++++ Recorded information ++++

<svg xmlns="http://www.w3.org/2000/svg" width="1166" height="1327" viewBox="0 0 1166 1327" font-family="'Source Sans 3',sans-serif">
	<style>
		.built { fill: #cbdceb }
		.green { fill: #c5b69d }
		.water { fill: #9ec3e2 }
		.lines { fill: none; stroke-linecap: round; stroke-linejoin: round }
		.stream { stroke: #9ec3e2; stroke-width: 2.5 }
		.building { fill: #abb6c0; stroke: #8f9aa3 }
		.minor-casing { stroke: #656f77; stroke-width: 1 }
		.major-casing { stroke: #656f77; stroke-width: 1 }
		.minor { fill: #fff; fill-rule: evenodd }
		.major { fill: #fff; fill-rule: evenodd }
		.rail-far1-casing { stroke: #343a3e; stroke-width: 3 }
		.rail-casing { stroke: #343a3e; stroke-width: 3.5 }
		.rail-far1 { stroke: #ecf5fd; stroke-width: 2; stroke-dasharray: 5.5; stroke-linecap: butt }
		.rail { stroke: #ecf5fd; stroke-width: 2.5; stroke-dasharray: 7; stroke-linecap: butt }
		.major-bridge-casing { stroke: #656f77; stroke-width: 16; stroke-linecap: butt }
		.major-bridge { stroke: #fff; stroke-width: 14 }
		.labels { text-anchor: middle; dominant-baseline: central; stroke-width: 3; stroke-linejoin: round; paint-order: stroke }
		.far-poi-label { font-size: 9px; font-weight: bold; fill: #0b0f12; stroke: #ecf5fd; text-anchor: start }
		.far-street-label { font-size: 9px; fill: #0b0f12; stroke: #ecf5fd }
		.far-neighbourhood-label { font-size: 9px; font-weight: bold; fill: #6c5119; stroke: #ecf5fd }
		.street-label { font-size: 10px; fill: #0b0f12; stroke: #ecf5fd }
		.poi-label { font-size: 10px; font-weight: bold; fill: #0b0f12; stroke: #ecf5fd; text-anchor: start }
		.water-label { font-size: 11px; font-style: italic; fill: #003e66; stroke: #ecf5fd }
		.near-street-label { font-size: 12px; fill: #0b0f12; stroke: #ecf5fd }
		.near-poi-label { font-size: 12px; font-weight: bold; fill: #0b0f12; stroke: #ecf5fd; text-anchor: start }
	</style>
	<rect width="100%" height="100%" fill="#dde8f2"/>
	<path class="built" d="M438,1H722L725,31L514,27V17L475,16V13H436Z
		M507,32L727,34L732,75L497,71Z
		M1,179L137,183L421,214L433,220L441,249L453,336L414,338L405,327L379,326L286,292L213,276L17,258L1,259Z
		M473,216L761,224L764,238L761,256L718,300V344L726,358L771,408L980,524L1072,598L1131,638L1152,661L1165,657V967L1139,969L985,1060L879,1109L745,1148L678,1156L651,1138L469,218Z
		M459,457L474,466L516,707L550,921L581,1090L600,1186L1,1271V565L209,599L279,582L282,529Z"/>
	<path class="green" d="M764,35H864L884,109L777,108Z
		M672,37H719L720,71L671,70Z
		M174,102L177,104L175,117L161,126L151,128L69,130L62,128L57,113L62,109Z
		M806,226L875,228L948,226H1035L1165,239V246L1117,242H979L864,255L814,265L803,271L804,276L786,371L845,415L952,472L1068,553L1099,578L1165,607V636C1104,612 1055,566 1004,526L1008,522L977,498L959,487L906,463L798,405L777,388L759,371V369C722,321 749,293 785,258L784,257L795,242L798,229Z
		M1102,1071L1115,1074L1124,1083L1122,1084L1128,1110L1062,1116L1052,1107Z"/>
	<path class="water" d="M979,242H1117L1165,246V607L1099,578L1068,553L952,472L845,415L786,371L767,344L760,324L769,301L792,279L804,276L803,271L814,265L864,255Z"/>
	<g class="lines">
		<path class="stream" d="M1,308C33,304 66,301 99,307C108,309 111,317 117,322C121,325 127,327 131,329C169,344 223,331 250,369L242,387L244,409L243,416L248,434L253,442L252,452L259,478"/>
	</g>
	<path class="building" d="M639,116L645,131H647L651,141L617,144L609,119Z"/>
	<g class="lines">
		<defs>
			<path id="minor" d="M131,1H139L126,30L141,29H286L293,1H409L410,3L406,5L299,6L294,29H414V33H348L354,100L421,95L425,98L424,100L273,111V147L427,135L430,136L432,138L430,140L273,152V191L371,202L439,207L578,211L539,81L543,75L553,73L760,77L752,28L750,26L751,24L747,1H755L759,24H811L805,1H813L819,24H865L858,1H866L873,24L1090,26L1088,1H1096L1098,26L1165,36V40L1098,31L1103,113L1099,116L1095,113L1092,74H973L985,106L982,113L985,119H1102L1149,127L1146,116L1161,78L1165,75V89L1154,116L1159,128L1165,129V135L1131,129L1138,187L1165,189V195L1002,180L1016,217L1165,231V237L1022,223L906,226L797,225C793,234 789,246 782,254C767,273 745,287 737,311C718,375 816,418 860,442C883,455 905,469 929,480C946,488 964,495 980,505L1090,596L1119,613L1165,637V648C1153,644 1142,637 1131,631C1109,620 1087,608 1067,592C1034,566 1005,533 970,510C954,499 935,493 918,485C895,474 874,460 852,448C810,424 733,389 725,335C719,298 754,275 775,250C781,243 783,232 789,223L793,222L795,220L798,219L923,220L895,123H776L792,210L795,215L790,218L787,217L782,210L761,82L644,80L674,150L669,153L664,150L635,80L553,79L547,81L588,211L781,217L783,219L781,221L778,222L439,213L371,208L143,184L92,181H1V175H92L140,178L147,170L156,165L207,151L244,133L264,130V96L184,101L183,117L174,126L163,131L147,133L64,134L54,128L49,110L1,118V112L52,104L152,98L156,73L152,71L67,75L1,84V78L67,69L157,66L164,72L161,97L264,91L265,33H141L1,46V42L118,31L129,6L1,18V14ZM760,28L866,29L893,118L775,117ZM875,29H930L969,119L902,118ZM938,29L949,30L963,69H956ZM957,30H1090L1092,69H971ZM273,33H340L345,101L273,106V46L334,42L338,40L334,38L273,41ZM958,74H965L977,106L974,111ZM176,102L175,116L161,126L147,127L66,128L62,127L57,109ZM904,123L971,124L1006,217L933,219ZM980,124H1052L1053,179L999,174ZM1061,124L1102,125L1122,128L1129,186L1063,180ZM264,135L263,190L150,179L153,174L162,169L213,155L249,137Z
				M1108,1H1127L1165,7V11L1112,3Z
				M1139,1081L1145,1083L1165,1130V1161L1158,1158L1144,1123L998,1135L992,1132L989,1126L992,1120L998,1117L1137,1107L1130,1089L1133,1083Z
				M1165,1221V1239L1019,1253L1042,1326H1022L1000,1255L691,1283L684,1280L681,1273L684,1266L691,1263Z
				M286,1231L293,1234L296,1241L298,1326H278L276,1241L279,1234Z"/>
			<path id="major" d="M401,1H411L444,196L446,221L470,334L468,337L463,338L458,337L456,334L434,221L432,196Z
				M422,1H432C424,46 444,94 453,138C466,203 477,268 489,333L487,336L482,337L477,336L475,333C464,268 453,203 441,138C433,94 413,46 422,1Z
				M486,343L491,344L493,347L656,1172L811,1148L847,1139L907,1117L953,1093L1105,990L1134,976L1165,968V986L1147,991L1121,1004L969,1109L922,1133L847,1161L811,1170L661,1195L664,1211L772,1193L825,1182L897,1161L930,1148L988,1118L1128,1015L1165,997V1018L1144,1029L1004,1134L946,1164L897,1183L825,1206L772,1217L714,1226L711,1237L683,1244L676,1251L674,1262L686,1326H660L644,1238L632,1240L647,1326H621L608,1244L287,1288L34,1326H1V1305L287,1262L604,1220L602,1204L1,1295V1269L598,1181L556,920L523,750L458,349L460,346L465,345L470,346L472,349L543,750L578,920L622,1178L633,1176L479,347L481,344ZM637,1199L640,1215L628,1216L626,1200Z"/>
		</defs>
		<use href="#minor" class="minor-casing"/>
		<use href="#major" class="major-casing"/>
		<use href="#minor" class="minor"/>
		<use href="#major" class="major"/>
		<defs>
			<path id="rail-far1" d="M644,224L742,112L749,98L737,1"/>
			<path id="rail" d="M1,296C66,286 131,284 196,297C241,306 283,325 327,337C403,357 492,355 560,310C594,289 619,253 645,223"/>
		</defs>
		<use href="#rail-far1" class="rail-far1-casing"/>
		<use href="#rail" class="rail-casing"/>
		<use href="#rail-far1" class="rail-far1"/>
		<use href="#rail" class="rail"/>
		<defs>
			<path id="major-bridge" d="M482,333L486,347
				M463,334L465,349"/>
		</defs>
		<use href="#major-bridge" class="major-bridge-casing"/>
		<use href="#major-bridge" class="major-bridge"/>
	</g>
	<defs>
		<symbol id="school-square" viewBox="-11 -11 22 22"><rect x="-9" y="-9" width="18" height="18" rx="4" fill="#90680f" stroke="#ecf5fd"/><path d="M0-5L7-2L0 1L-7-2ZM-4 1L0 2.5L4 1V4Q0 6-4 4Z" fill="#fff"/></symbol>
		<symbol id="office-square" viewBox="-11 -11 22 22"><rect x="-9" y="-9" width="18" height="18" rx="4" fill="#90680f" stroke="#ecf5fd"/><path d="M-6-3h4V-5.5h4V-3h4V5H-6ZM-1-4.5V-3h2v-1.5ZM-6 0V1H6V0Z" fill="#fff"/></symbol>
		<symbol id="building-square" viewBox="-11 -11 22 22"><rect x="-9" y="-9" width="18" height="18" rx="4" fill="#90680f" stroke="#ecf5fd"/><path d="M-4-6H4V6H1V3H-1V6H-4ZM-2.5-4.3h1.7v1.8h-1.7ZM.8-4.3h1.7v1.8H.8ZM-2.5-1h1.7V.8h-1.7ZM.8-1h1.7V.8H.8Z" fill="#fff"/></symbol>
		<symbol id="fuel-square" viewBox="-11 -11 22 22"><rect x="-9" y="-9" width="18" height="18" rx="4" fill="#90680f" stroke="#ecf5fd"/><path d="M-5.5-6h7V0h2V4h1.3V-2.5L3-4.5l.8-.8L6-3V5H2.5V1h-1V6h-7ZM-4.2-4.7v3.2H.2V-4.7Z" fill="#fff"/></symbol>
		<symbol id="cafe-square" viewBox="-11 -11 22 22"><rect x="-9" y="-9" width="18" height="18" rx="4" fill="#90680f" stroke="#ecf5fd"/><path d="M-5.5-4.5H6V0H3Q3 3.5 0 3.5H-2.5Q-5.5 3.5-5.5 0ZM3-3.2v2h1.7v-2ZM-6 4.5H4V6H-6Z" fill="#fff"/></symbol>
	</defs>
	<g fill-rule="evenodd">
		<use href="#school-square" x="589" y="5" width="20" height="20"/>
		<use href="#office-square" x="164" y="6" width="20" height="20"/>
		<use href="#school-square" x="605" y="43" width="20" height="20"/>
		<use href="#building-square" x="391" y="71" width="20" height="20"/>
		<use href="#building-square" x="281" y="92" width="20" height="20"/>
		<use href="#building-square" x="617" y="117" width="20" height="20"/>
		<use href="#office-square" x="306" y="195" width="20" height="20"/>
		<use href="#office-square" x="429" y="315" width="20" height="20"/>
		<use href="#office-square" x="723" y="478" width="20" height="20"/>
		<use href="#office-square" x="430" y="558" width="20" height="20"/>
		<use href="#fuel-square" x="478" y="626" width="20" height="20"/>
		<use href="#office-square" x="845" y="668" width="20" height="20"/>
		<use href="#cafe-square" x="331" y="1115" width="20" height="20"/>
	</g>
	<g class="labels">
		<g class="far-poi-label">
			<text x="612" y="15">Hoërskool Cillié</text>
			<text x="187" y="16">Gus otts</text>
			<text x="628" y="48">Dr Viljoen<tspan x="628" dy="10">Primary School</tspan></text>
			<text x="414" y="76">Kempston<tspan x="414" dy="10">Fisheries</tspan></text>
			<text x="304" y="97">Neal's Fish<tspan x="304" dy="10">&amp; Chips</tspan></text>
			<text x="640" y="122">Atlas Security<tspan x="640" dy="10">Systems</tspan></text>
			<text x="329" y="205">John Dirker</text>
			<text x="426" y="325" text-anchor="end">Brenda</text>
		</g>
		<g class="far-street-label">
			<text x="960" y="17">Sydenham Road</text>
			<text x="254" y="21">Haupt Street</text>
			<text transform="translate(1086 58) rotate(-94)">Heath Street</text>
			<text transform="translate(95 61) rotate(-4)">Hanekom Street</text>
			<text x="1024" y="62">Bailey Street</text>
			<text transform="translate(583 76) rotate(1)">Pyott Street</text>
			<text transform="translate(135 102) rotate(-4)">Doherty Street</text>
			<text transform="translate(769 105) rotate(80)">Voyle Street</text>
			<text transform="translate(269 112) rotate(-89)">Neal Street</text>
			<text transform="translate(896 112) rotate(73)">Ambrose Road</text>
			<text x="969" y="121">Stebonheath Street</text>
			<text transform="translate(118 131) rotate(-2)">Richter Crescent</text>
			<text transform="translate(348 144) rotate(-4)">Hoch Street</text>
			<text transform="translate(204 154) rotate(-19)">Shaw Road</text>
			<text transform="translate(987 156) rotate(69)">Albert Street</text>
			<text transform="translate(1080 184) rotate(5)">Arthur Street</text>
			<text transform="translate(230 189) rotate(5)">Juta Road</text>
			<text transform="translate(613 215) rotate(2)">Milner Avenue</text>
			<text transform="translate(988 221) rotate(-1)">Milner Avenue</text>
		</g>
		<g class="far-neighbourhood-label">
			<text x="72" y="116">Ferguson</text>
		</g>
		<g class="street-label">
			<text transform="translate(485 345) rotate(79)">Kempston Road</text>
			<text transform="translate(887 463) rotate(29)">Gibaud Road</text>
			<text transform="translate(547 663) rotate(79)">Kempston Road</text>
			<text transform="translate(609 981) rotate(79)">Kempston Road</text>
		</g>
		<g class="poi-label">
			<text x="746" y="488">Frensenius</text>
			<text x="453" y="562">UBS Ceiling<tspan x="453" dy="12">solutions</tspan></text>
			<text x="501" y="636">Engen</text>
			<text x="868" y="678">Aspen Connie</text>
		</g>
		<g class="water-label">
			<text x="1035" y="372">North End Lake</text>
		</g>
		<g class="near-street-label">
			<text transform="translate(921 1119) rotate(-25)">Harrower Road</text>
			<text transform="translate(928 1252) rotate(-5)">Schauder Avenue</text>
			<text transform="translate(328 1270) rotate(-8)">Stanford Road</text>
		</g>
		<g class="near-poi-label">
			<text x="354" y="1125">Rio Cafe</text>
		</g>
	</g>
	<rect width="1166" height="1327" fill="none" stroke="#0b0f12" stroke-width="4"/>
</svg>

++++

◆ What to do
Your task is to retype the entries verbatim, starting with the line that holds "#fff; stroke-width: 14" and stopping after the line that holds "middle; dominant-baseline: central;".

◆ Response to the task
		.major-bridge { stroke: #fff; stroke-width: 14 }
		.labels { text-anchor: middle; dominant-baseline: central; stroke-width: 3; stroke-linejoin: round; paint-order: stroke }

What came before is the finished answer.